Stay home. Nature waits, it peacefully exists. MAYBE NATURE NEEDS A BREAK FROM US! Perhaps right now mother grizzly crosses the road in Yellowstone National Park with her two cubs. The tourist chooses to save human lives and is staying at home. The tourist isn’t there to swerve and accidentally hit one cub. Maybe both cubs survive now.

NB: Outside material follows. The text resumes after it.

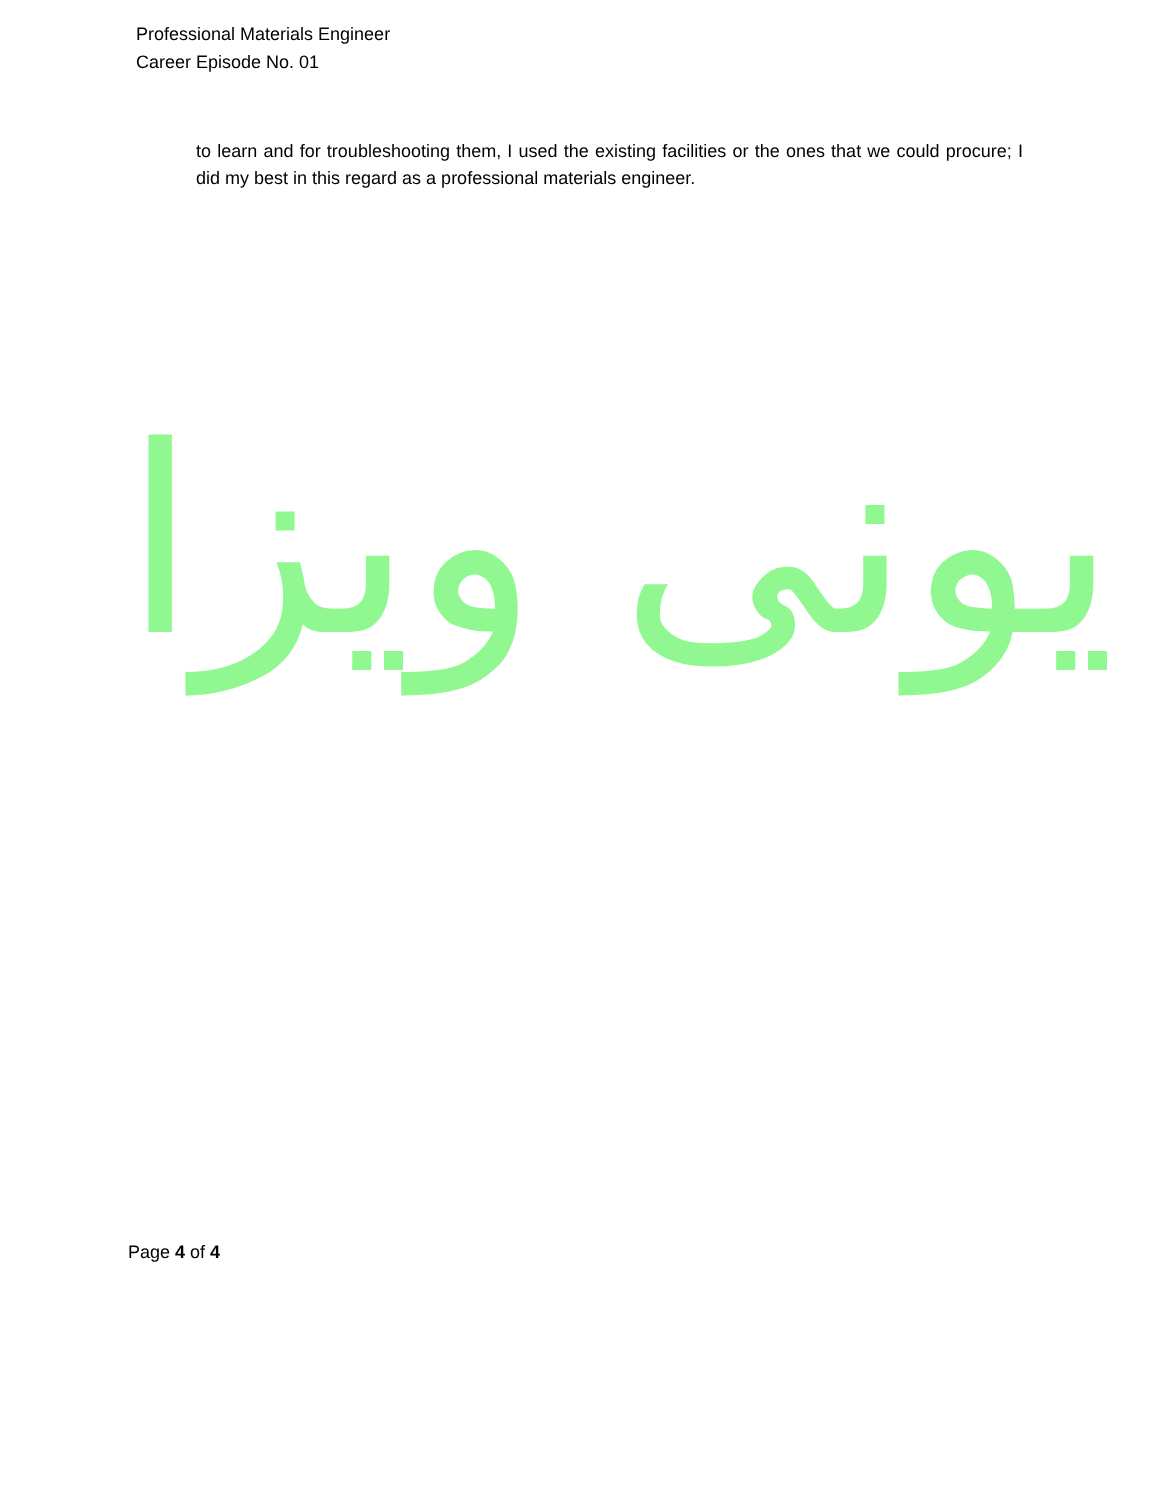Professional Materials Engineer
Career Episode No. 01
to learn and for troubleshooting them, I used the existing facilities or the ones that we could procure; I did my best in this regard as a professional materials engineer.
یونی ویزا
Page 4 of 4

My sister survives.
Now is the time to plan, not go.
Here is a list of 15 things you can do instead of visiting our wild spaces during the COVID-19 Pandemic:
- Look at National Park pictures on Instagram.
- Read posts on your favorite tourist site.
- Explore campgrounds virtually through NPS.gov.
- Study the ecology and history of National Parks on NPS.gov.
- Watch videos on YouTube of your favorite places.
- Go through your old pictures and finish your photo albums.
- Make a slideshow/movie of your pictures and share with family/friends.
- Help your kids earn an online Junior Ranger Badge.
- Plan a detailed itinerary for your next visit.
- Explore trails on websites like AllTrails.
- Figure out how to use your GPS (finally) through online tutorials.
- Go through and organize your camping gear.
- Explore wilderness first aid education online.
- Take a walk around the neighborhood with your pack and imagine you are there.
- Write your representatives asking them to protect and fund our National Parks
We will get through this together, and then we will explore together. Our children will roast marshmallows and ride bikes through the campground making new camping friends. We will share our wine or a beer with a fellow explorer. We will laugh and smile. We will see the sunrise and set in beautiful places; and my sister, daughter, mom, and nephew (all asthmatics) will be there to see them too if we do the right thing and stay home.